Here is an interesting puzzle. A new paper by Neale Gibson et al reports a spectrum of the atmosphere of WASP-31b, obtained with the FORS2 instrument on the VLT.

The spectrum is mostly flat, implying that the planet has a fairly cloudy atmosphere, but towards the right-hand side the orange line (a computed model) shows a strong emission line owing to potassium. The problem is that while one data point from previous HST data (small grey circle) indicates the presence of a strong potassium line, the new data from the VLT (the green-square data point) is incompatible with the HST data and would mean that there is no strong potassium line.
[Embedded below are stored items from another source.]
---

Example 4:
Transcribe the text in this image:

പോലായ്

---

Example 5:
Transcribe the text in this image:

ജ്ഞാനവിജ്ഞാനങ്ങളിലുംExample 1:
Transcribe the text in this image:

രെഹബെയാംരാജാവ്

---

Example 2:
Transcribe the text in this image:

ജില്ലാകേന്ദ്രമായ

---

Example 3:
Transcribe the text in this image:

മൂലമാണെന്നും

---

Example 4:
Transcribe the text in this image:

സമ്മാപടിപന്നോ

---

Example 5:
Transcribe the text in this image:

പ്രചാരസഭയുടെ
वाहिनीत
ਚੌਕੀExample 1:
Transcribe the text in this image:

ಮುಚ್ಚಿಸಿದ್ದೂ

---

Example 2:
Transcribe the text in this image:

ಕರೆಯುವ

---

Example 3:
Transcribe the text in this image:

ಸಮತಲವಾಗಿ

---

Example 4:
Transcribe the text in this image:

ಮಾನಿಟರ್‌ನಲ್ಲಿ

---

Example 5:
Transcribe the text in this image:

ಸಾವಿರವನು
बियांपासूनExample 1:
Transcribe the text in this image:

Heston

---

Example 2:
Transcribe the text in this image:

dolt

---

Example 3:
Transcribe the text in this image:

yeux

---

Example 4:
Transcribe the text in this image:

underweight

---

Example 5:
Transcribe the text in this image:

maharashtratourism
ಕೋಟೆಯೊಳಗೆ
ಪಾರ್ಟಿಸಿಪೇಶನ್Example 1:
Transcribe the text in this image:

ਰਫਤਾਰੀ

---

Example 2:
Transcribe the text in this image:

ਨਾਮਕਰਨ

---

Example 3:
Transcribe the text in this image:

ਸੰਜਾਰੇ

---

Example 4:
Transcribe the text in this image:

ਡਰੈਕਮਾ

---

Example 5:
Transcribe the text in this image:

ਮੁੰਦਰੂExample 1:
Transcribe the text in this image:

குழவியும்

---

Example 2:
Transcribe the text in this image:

Gibson and co-authors put a lot of effort into trying to resolve the discrepancy, and consider whether Earth’s atmosphere might be contaminating the ground-based data, or whether unknown systematic uncertainties might be affecting the Hubble data. Overall they can only “highlight the need for caution” in interpreting such features. This illustrates that science at the cutting edge is never easy, and that much of an astronomer’s time is spent investigating whether one can trust the data one is working with.